If the top of the page displays:

“1 application health check has failed”

At least one key metric has fallen outside safe thresholds. Review the values shown and take appropriate action—such as freeing up disk space, disabling debug mode or upgrading hosting resources.


Use Cases

  • Troubleshooting sluggish sites

  • Auditing resource usage before updates or migrations

  • Identifying limitations in shared hosting environments

  • Ensuring production settings (e.g. debug mode) are secure


Important Note on Shared Hosting Limitations

While Varsuite Core is fully compatible with shared VPS and dedicated hosting, some application health metrics may be missing or inaccurate on shared hosting. Here's why:

Restricted Server Access

Shared hosting providers often block key PHP functions (exec, proc_open, shell_exec) for security. Without these, Varsuite Core can’t read server level data such as memory usage or real CPU load.

Aggregated Reporting

Resources like CPU and RAM are pooled across hundreds of websites on the same server. This means:

  • You may see misleadingly high or low values.

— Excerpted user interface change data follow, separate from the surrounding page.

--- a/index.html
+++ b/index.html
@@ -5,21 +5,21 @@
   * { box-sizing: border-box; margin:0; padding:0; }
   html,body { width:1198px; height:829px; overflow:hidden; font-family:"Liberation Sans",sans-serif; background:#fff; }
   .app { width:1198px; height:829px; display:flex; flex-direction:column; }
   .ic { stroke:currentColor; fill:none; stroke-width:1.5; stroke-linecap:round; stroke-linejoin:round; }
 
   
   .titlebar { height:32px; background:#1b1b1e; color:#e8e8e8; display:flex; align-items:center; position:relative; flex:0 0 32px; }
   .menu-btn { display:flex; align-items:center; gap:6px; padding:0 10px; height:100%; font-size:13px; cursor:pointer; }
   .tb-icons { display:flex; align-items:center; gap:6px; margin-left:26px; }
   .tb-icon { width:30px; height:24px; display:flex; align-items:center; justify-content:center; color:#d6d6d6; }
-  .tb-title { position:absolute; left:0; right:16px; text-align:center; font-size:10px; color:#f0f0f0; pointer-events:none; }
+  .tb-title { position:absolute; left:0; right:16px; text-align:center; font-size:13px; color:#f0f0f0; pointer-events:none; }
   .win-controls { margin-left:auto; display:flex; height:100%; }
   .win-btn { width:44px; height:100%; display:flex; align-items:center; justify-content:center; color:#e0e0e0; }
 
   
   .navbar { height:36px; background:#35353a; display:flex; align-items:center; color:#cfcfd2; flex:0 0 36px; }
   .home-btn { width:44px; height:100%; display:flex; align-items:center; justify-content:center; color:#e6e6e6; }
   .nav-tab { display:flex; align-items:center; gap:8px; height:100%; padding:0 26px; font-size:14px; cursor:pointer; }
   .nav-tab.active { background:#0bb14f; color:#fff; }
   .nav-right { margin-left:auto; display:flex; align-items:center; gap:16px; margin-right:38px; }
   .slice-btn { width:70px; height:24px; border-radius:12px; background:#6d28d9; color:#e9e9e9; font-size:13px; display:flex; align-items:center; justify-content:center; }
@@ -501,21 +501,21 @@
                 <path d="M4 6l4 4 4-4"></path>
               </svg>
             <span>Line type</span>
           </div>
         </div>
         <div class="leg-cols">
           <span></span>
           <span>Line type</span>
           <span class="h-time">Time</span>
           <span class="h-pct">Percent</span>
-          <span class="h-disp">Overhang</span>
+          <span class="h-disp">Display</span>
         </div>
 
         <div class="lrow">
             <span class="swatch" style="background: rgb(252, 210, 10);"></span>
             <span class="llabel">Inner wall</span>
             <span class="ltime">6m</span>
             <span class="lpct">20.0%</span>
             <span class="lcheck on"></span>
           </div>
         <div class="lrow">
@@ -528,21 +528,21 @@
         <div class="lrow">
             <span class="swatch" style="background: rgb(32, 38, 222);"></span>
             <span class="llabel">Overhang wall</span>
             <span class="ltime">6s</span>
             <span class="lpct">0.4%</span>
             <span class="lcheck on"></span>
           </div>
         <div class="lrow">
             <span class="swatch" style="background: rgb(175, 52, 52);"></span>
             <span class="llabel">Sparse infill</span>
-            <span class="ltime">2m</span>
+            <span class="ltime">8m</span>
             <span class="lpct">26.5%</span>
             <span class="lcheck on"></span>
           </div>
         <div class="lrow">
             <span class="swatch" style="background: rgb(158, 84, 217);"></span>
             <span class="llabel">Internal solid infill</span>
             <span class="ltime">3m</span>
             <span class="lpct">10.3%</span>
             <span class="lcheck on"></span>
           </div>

  • Disk and memory reporting may reflect the container, not your specific site.

Missing Data Example

If a health check says:

“Memory usage: Data unavailable”

…it’s likely that your host is blocking Varsuite from accessing this information.

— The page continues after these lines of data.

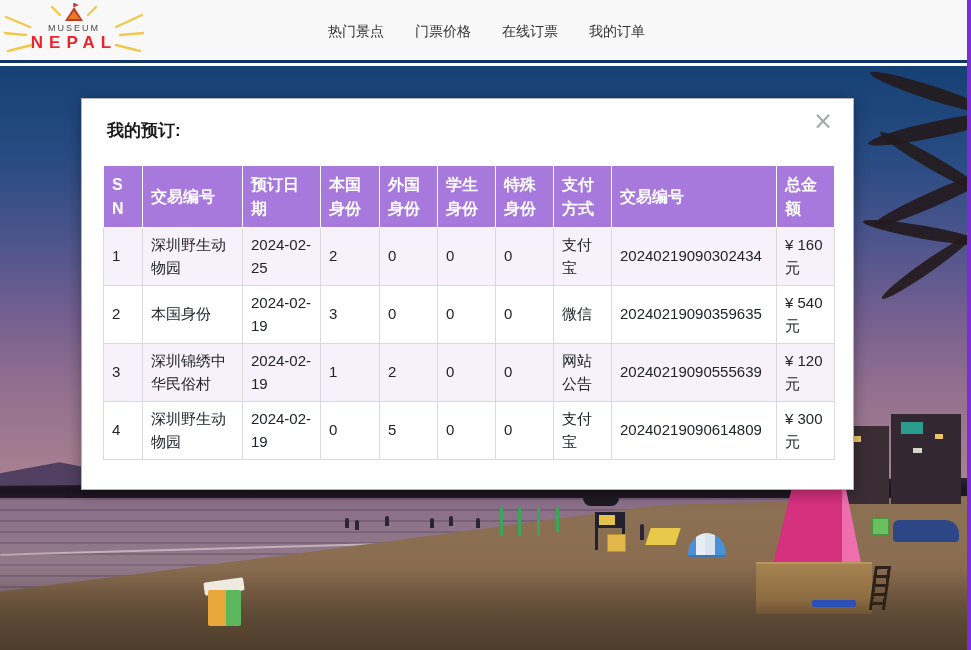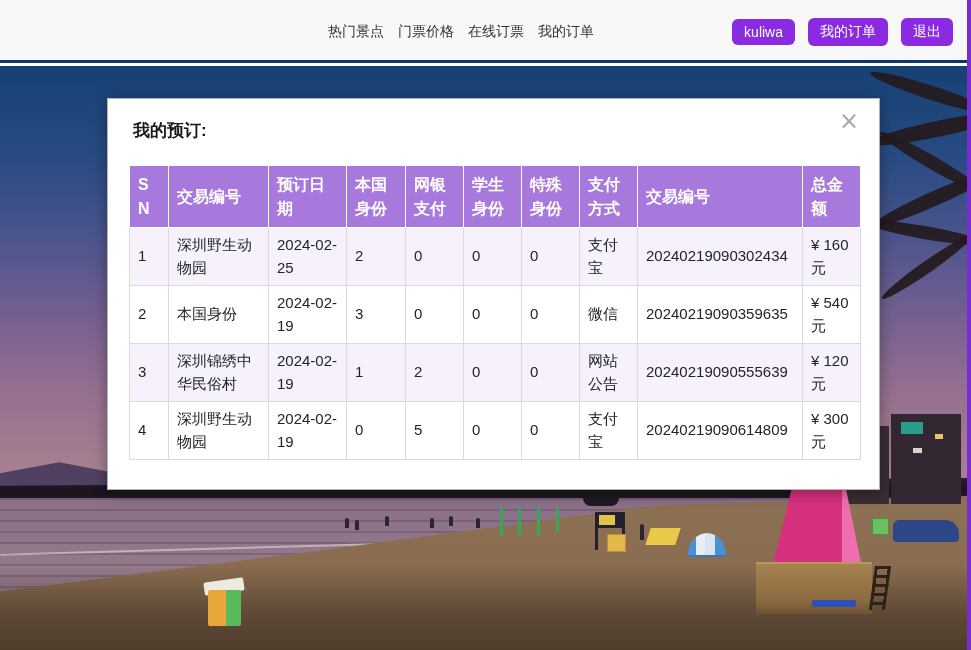--- a/index.html
+++ b/index.html
@@ -11,21 +11,21 @@
   }
 
   
   .topbar {
     position: absolute; left: 0; top: 0; width: 967px; height: 63px;
     background: #f8f8f8;
     border-bottom: 3px solid #0e3563;
     z-index: 10;
   }
   .logo { position: absolute; left: 4px; top: 3px; width: 140px; height: 56px; cursor: pointer; }
-  .nav { position: absolute; left: 328px; top: 0; height: 63px; display: flex; align-items: center; gap: 14px; }
+  .nav { position: absolute; left: 328px; top: 0; height: 63px; display: flex; align-items: center; gap: 31px; }
   .nav-item { font-size: 14px; color: #333333; cursor: pointer; white-space: nowrap; }
   .auth { position: absolute; right: 14px; top: 0; height: 63px; display: flex; align-items: center; gap: 13px; }
   .btn {
     background: #8a2be2; color: #ffffff; font-size: 14px;
     border: none; border-radius: 6px; padding: 5px 12px; cursor: pointer;
     font-family: "Liberation Sans", sans-serif; white-space: nowrap;
   }
 
   
   .scroll-strip {
@@ -148,21 +148,21 @@
   .pe3 { left: 385px; top: 450px; } .pe4 { left: 430px; top: 452px; }
   .pe5 { left: 449px; top: 450px; } .pe6 { left: 476px; top: 452px; }
   .pe7 { left: 640px; top: 458px; height: 16px; }
 
   
   .boat { position: absolute; left: 583px; top: 432px; width: 36px; height: 8px; background: #1e1a24; border-radius: 0 0 8px 8px; }
   .tarp { position: absolute; left: 893px; top: 454px; width: 66px; height: 22px; background: #1c3f8f; border-radius: 6px 14px 4px 4px; opacity: 0.85; }
 
   
   .modal {
-    position: absolute; left: 107px; top: 98px; width: 773px; height: 392px;
+    position: absolute; left: 81px; top: 98px; width: 773px; height: 392px;
     background: #ffffff; border: 1px solid #b3b3b3;
     box-shadow: 0 3px 14px rgba(0,0,0,0.35);
     z-index: 20;
   }
   .modal-title { position: absolute; left: 25px; top: 20px; font-size: 17px; font-weight: bold; color: #1a1a1a; }
   .modal-close {
     position: absolute; right: 20px; top: 10px; font-size: 24px; color: #a3a8ad;
     cursor: pointer; line-height: 1; font-family: "DejaVu Sans", sans-serif;
   }
 
@@ -179,33 +179,52 @@
   }
   .bookings tr.alt td { background: #f6f1fb; }
   .c0 { width: 39px; } .c1 { width: 100px; } .c2 { width: 78px; }
   .c3 { width: 59px; } .c4 { width: 58px; } .c5 { width: 58px; }
   .c6 { width: 58px; } .c7 { width: 58px; } .c8 { width: 165px; } .c9 { width: 58px; }
 </style>
 </head>
 <body>
 
 <header class="topbar">
+  <div class="logo">
+    <svg width="140" height="56" viewBox="0 0 140 56">
+
+      <g stroke="#f0c94a" stroke-width="2.4" stroke-linecap="round">
+        <line x1="2" y1="14" x2="26" y2="24"></line>
+        <line x1="0" y1="30" x2="22" y2="32"></line>
+        <line x1="4" y1="48" x2="28" y2="42"></line>
+        <line x1="138" y1="12" x2="112" y2="24"></line>
+        <line x1="140" y1="30" x2="116" y2="32"></line>
+        <line x1="136" y1="48" x2="112" y2="42"></line>
+        <line x1="48" y1="4" x2="56" y2="12"></line>
+        <line x1="92" y1="4" x2="84" y2="12"></line>
+      </g>
+
+      <g>
+        <path d="M70 4 L79 18 L61 18 Z" fill="#c0392b"></path>
+        <path d="M70 8 L76 16 L64 16 Z" fill="#e67e22"></path>
+        <line x1="70" y1="4" x2="70" y2="0" stroke="#c0392b" stroke-width="1.5"></line>
+        <path d="M70 0 L75 2 L70 4 Z" fill="#c0392b"></path>
+      </g>
+      <text x="70" y="28" text-anchor="middle" font-size="9" letter-spacing="2" fill="#4a4a4a" font-family="Liberation Sans, sans-serif">MUSEUM</text>
+      <text x="70" y="45" text-anchor="middle" font-size="17" font-weight="bold" letter-spacing="6" fill="#e8262d" font-family="Liberation Sans, sans-serif">NEPAL</text>
+    </svg>
+  </div>
 
   <nav class="nav">
     <span class="nav-item">热门景点</span>
     <span class="nav-item">门票价格</span>
     <span class="nav-item">在线订票</span>
     <span class="nav-item">我的订单</span>
   </nav>
 
-  <div class="auth">
-    <button class="btn">kuliwa</button>
-    <button class="btn">我的订单</button>
-    <button class="btn">退出</button>
-  </div>
 </header>
 
 <div class="hero">
   <div class="sky"></div>
   <div class="mountains"></div>
   <div class="jetty"></div>
   <div class="ocean"></div>
   <div class="buoy-line"></div>
   <div class="sand"></div>
   <div class="dune-shadow"></div>
@@ -279,21 +298,21 @@
         <col class="c7">
         <col class="c8">
         <col class="c9">
     </colgroup>
     <thead>
         <tr>
           <th>SN</th>
           <th>交易编号</th>
           <th>预订日期</th>
           <th>本国身份</th>
-          <th>网银支付</th>
+          <th>外国身份</th>
           <th>学生身份</th>
           <th>特殊身份</th>
           <th>支付方式</th>
           <th>交易编号</th>
           <th>总金额</th>
         </tr>
       </thead>
     <tbody>
         <tr class="alt">
           <td>1</td>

What Still Works on Shared Hosting?

Despite the limitations, you’ll still benefit from:

  • Database and disk usage stats

  • Debug mode checks

  • Uptime monitoring

  • Plugin/theme version control

  • Backups and alerting

  • Scheduled task monitoring

For full metrics and unrestricted access, we recommend using a VPS or dedicated/cloud server for production websites.


Create Alerts

Pair Health Checks with Alert Rules (found under Monitoring > Alert Rules) to get notified when:

  • Debug mode is accidentally left on

  • CPU or disk usage exceeds your threshold

  • Application response time increases


Best Practices

  • Regularly review this page after major changes

  • Set alert thresholds appropriate to your hosting type

  • Use alongside uptime and scheduled task monitoring for full-site visibility


The Application Health Check page turns your dashboard into a live diagnostics hub giving you the tools to catch problems early, tune performance and deliver more reliable WordPress experiences to your clients, no matter where they’re hosted.